When I began my career, thirty years ago, one in every two new medicines originated in Europe. Now it’s just one in five. Over the last two decades, Europe has lost a quarter of its share of global pharmaceutical R&D investment, most notably to the U.S. and China. In today’s era of breakthrough innovation and intense global competition for cutting-edge science, the question is not if medical progress will happen, but rather where it will happen. Do we want the European Union to be dependent on innovations from other regions around the world? Or do we want it to recognize the importance of innovation and reward it accordingly? If we take the latter path, it would benefit patients, drive investment, create jobs and spur economic growth. Europe needs to address its competitiveness crisis and healthcare challenges. There are real concerns about sovereignty, national security and supply chain resilience. Trade tensions are creating uncertainty, inciting European pharmaceutical companies to announce massive investments in the U.S. But “sweet are the uses of adversity”. Today the pharmaceutical industry — the largest contributor to the EU trade surplus and a provider of 900,000 jobs in the region — is finally being recognised as a key strategic sector in significant statements of intent and by decision makers at the highest level. We need now to rapidly turn this intent into policy change if we are to build a healthier and more competitive Europe. The most imminent opportunity to do so is through the General Pharmaceutical Legislation (GPL).
We need a Europe that attracts innovators and investment.
Europe is entering the final stages of the legislative process for the GPL, which will define how medicines are developed, authorized and made available across Europe for decades to come. Despite the need for predictable, world-class Intellectual Property (IP) protection to offset the high-risk nature of medical R&D, proposals include a reduction of current regulatory data protection.

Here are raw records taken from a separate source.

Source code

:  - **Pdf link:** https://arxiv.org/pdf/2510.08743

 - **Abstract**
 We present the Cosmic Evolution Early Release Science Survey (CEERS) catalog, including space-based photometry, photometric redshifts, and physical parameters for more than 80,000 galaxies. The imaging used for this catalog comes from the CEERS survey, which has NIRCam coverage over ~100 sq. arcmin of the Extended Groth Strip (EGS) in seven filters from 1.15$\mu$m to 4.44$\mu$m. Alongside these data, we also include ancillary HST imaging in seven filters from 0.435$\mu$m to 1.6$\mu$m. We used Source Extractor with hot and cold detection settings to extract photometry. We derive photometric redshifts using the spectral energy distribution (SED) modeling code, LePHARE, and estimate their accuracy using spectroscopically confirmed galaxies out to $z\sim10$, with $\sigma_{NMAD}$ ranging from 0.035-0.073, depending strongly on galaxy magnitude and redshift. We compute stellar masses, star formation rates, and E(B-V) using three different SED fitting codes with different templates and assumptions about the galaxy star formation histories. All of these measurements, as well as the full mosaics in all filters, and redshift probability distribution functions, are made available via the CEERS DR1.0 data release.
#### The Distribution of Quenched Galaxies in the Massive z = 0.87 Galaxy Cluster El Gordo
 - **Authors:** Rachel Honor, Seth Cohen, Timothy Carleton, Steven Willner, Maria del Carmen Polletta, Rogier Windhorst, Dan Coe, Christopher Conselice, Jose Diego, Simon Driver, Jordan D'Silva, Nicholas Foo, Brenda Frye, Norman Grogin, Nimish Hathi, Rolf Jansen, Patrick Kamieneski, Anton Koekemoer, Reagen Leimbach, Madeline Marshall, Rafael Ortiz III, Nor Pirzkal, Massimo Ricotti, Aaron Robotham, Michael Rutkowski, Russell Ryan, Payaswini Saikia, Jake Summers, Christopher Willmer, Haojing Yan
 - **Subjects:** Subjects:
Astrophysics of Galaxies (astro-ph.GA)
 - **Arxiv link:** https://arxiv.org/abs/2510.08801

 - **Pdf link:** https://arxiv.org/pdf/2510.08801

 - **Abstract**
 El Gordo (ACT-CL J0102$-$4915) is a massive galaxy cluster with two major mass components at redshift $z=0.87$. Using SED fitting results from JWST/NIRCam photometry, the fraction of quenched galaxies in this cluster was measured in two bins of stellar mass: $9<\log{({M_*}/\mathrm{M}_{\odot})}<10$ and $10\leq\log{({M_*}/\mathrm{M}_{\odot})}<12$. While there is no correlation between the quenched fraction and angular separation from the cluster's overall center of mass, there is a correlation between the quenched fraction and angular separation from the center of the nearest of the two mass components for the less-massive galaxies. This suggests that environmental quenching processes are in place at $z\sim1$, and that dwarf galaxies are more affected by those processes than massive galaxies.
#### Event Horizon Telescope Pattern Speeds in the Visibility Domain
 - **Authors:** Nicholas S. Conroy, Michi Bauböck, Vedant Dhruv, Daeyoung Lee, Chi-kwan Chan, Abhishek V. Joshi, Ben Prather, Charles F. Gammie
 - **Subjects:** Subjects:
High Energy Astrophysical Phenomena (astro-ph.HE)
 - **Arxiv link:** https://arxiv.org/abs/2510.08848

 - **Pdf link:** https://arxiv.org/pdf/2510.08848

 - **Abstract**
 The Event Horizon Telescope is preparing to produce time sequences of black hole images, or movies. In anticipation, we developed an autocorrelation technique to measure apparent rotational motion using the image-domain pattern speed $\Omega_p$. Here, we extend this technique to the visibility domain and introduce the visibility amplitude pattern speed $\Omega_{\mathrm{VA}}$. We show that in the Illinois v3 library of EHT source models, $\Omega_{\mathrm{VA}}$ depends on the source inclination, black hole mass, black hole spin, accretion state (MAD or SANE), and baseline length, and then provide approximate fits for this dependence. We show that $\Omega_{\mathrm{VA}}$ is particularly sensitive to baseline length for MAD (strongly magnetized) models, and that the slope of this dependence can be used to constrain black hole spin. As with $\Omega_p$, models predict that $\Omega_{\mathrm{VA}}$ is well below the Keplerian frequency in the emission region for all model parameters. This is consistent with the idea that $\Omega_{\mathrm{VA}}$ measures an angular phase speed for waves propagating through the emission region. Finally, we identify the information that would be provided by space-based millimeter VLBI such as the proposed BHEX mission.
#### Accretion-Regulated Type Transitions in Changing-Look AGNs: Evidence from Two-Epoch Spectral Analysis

Bayer’s decisions on research, development and production locations are based on a range of factors that, in combination, afford us the best chance of successfully bringing novel medicines to patients. It is imperative that Europe use this legislation to strengthen its IP in order to be competitive.
We need a Europe that accelerates the translation of ideas into applications.

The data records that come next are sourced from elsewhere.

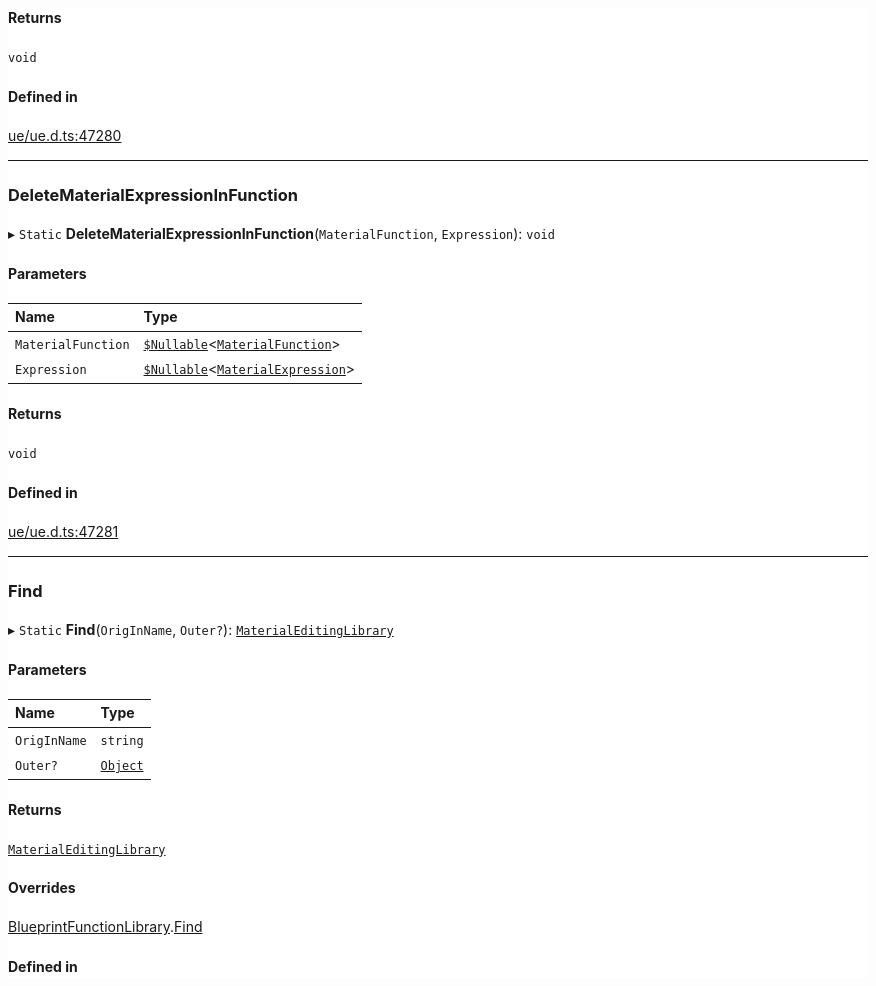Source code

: #### Returns

`void`

#### Defined in

[ue/ue.d.ts:47280](https://github.com/YugMetaverse/yug_typings/blob/b7d9b19/ue/ue.d.ts#L47280)

___

### DeleteMaterialExpressionInFunction

▸ `Static` **DeleteMaterialExpressionInFunction**(`MaterialFunction`, `Expression`): `void`

#### Parameters

| Name | Type |
| :------ | :------ |
| `MaterialFunction` | [`$Nullable`](../modules/puerts.md#$nullable)<[`MaterialFunction`](ue_ue.MaterialFunction.md)\> |
| `Expression` | [`$Nullable`](../modules/puerts.md#$nullable)<[`MaterialExpression`](ue_ue.MaterialExpression.md)\> |

#### Returns

`void`

#### Defined in

[ue/ue.d.ts:47281](https://github.com/YugMetaverse/yug_typings/blob/b7d9b19/ue/ue.d.ts#L47281)

___

### Find

▸ `Static` **Find**(`OrigInName`, `Outer?`): [`MaterialEditingLibrary`](ue_ue.MaterialEditingLibrary.md)

#### Parameters

| Name | Type |
| :------ | :------ |
| `OrigInName` | `string` |
| `Outer?` | [`Object`](ue_ue.Object.md) |

#### Returns

[`MaterialEditingLibrary`](ue_ue.MaterialEditingLibrary.md)

#### Overrides

[BlueprintFunctionLibrary](ue_ue.BlueprintFunctionLibrary.md).[Find](ue_ue.BlueprintFunctionLibrary.md#find)

#### Defined in
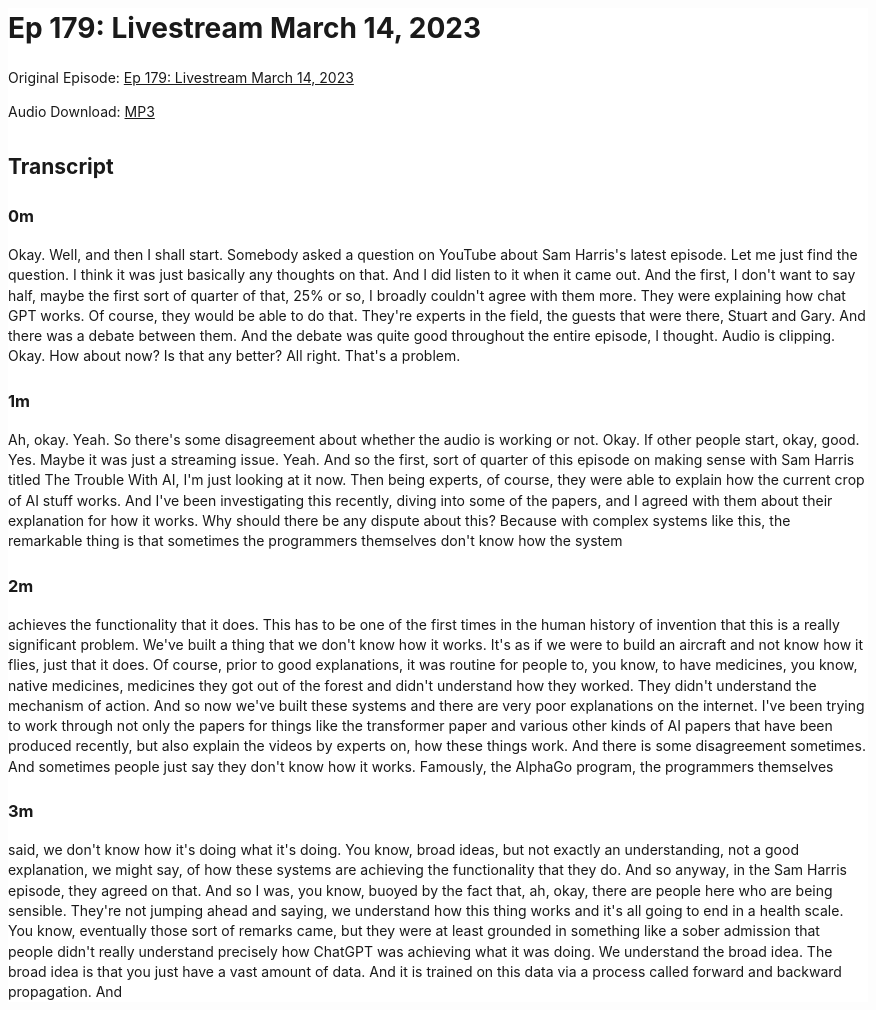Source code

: # Ep 179: Livestream March 14, 2023

Original Episode: [Ep 179: Livestream March 14, 2023](https://www.podbean.com/site/EpisodeDownload/PB13B68423RW2V)

Audio Download: [MP3](https://mcdn.podbean.com/mf/download/26srmh/Livestream_March_14_2023_podcastbrlff.mp3)

## Transcript

### 0m

Okay. Well, and then I shall start. Somebody asked a question on YouTube about Sam Harris's latest episode. Let me just find the question. I think it was just basically any thoughts on that. And I did listen to it when it came out. And the first, I don't want to say half, maybe the first sort of quarter of that, 25% or so, I broadly couldn't agree with them more. They were explaining how chat GPT works. Of course, they would be able to do that. They're experts in the field, the guests that were there, Stuart and Gary. And there was a debate between them. And the debate was quite good throughout the entire episode, I thought. Audio is clipping. Okay. How about now? Is that any better? All right. That's a problem.

### 1m

Ah, okay. Yeah. So there's some disagreement about whether the audio is working or not. Okay. If other people start, okay, good. Yes. Maybe it was just a streaming issue. Yeah. And so the first, sort of quarter of this episode on making sense with Sam Harris titled The Trouble With AI, I'm just looking at it now. Then being experts, of course, they were able to explain how the current crop of AI stuff works. And I've been investigating this recently, diving into some of the papers, and I agreed with them about their explanation for how it works. Why should there be any dispute about this? Because with complex systems like this, the remarkable thing is that sometimes the programmers themselves don't know how the system

### 2m

achieves the functionality that it does. This has to be one of the first times in the human history of invention that this is a really significant problem. We've built a thing that we don't know how it works. It's as if we were to build an aircraft and not know how it flies, just that it does. Of course, prior to good explanations, it was routine for people to, you know, to have medicines, you know, native medicines, medicines they got out of the forest and didn't understand how they worked. They didn't understand the mechanism of action. And so now we've built these systems and there are very poor explanations on the internet. I've been trying to work through not only the papers for things like the transformer paper and various other kinds of AI papers that have been produced recently, but also explain the videos by experts on, how these things work. And there is some disagreement sometimes. And sometimes people just say they don't know how it works. Famously, the AlphaGo program, the programmers themselves

### 3m

said, we don't know how it's doing what it's doing. You know, broad ideas, but not exactly an understanding, not a good explanation, we might say, of how these systems are achieving the functionality that they do. And so anyway, in the Sam Harris episode, they agreed on that. And so I was, you know, buoyed by the fact that, ah, okay, there are people here who are being sensible. They're not jumping ahead and saying, we understand how this thing works and it's all going to end in a health scale. You know, eventually those sort of remarks came, but they were at least grounded in something like a sober admission that people didn't really understand precisely how ChatGPT was achieving what it was doing. We understand the broad idea. The broad idea is that you just have a vast amount of data. And it is trained on this data via a process called forward and backward propagation. And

Europe has world-renowned academic institutions and a highly skilled workforce. Yet it struggles to turn breakthrough science and research into commercially viable products. One way to improve this is to foster life science hubs, as in San Francisco or Boston, where all stakeholders across the public and private sector can flourish. We need to nurture our start-ups so that they do not need to look abroad for financing or fail before they have the chance to deliver for patients. Indeed, if Europe is to remain an engine room of innovative medicine, we need to reinvigorate financing at all stages of development.
We need a Europe where Europeans get fast and equitable access to medicines.
It is unacceptable that patients in the EU have access to less than half of all approved innovative medicines. Nor that the average time from approval to patient access now amounts to 578 days. These delays and disparities arise from a combination of factors largely tied to Member States’ medicine access and reimbursement processes. Urgent and real dialogue among industry, European institutions, and national policymakers will be essential to create harmonized EU mechanisms and national access strategies that value and reward innovation and ensure medicines are accessible to everyone in Europe.
We need a Europe that acknowledges health expenditure for what it is: an investment in our collective future.
The healthcare industry helps people live longer and feel better, while driving prosperity, resilience and security. Yet, in Europe, policymakers and society at large often view innovative medicines solely as a cost rather than an investment in health and the economy. This perception needs to change. Only by doing so will Europe remain at the forefront of medical research, development and manufacturing. I am confident that it will.